» PROBLEM:
Report each line of the listing below that contains the word "typed".

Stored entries
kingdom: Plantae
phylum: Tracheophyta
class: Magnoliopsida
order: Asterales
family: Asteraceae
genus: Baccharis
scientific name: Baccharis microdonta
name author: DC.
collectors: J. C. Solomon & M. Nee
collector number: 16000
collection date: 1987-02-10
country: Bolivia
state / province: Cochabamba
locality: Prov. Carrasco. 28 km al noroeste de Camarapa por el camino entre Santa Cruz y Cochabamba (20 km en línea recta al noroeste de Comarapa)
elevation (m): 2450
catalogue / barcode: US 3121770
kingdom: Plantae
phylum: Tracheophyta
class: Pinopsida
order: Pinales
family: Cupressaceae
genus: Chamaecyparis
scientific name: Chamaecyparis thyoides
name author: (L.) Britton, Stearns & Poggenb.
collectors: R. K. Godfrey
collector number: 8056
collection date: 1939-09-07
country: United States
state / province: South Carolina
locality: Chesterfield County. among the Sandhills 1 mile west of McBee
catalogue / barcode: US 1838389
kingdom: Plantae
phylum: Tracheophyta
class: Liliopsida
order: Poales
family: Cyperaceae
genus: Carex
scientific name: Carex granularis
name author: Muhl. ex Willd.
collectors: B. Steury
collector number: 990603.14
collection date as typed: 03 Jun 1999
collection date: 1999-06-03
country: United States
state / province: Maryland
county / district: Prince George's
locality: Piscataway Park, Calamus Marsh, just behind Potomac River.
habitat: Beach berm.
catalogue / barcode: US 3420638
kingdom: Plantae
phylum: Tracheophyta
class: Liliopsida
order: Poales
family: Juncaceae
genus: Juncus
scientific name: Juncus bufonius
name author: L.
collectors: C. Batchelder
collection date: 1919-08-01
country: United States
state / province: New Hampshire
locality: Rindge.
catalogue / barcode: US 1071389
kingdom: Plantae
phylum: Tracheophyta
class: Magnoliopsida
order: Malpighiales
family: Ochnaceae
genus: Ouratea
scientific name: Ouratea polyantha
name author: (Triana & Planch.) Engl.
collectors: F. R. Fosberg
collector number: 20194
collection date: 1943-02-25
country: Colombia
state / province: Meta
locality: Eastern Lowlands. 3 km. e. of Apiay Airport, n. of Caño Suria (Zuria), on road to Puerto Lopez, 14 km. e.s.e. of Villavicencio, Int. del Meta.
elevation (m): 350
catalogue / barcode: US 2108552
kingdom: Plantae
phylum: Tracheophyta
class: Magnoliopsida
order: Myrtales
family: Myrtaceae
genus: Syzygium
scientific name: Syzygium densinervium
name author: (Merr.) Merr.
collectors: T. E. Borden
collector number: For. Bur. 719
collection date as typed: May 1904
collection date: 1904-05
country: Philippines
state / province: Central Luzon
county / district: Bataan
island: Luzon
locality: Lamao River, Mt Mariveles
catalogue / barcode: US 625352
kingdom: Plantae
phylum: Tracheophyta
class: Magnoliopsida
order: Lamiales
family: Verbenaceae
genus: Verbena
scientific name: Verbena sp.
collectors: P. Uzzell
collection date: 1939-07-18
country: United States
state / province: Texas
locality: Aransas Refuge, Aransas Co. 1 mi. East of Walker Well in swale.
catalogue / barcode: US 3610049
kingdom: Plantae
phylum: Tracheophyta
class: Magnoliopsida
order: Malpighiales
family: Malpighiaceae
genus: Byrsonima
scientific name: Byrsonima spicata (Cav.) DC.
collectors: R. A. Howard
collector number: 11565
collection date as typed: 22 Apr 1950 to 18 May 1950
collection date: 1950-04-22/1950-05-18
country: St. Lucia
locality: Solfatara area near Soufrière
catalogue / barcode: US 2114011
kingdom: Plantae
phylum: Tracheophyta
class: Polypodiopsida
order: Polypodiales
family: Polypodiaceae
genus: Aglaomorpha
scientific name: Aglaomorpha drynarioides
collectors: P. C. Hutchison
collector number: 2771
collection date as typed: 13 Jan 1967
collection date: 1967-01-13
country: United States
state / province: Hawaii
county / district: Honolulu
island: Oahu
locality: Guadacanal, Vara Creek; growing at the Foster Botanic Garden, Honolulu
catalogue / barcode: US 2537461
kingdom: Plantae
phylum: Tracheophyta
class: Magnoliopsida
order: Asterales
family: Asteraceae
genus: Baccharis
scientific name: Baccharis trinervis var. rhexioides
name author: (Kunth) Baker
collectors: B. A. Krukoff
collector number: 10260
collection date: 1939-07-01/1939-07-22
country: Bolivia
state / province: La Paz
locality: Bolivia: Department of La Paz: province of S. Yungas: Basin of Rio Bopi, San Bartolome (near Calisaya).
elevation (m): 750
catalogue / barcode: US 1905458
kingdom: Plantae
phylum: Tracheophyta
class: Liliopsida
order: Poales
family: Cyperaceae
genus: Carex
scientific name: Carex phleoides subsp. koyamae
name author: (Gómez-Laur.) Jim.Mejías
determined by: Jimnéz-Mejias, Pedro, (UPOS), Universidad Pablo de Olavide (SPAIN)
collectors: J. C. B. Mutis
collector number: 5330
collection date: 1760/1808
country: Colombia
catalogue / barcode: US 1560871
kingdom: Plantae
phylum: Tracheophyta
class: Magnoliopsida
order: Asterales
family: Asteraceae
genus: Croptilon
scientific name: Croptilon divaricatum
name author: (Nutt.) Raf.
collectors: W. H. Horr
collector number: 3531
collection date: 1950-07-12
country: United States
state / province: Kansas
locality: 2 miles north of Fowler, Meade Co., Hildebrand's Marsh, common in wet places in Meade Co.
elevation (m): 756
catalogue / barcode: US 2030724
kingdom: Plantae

» EXPECTED ANSWER:
collection date as typed: 03 Jun 1999
collection date as typed: May 1904
collection date as typed: 22 Apr 1950 to 18 May 1950
collection date as typed: 13 Jan 1967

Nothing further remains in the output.